E6	Elbow.sim, with 6 degree incidence (complex simulation) and pitch=76nm, 10GB, 3D EUV with Fourier Boundary Condition	" (but with 2X C870)	1x 2-GPU_HSS	0/2	92	domain divided into 7 parts - the first 6 parts run in simultaneous pairs, and the 7th part runs on one card while the other remains idle - card utilization is 7/8=87.5% (excluding CPU memory xfer overhead)

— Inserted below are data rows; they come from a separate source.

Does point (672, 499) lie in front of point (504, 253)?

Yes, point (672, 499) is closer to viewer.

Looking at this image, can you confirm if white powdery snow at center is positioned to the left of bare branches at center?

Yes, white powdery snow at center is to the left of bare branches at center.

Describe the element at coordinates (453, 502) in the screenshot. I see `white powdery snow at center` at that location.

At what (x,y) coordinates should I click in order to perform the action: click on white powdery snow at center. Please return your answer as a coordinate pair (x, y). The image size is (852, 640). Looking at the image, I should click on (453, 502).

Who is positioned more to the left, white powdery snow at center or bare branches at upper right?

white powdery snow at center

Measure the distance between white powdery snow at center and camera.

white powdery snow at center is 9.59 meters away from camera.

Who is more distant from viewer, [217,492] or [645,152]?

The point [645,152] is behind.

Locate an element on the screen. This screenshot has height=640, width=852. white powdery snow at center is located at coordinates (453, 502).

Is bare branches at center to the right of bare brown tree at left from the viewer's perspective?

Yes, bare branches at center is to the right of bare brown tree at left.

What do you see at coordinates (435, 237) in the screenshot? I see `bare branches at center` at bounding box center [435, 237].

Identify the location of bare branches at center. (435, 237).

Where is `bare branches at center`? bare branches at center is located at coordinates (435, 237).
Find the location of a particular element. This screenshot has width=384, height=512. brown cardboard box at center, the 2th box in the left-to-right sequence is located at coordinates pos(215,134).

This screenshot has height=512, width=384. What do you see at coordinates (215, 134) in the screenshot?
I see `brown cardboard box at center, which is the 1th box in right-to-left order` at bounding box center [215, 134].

E6a	"	" (but with 2X C1060)	"	"	67	domain divided into 3 parts - the first 2 parts run simultaneously, and the 3rd parts runs on one card while the other remains idle - card utilization is 3/4=75% (excluding CPU memory xfer overhead) The reason there is not 2X speedup over E6 is because GPU utilization is lower, and CPU xfer overhead might be large - especially since box has DDR 336 (not even DDR2) and only PCI x16 generation 1 (not generation 2.0). Probably with PCI Express x16 (gen 2) and DDR2 - 800, improvement will be closer to 2X.

^*Note: "Effective" cycle time is the total cycle time divided by the number of cases running. For example, if you have 5 PSS's running 5 different simulations (of the same size) and each has a cycle time of 10s, then the effective cycle time would be 10s/5=2s. A "cycle" is amount of time TEMPESTpr2 takes to propagate the fields one wavelength.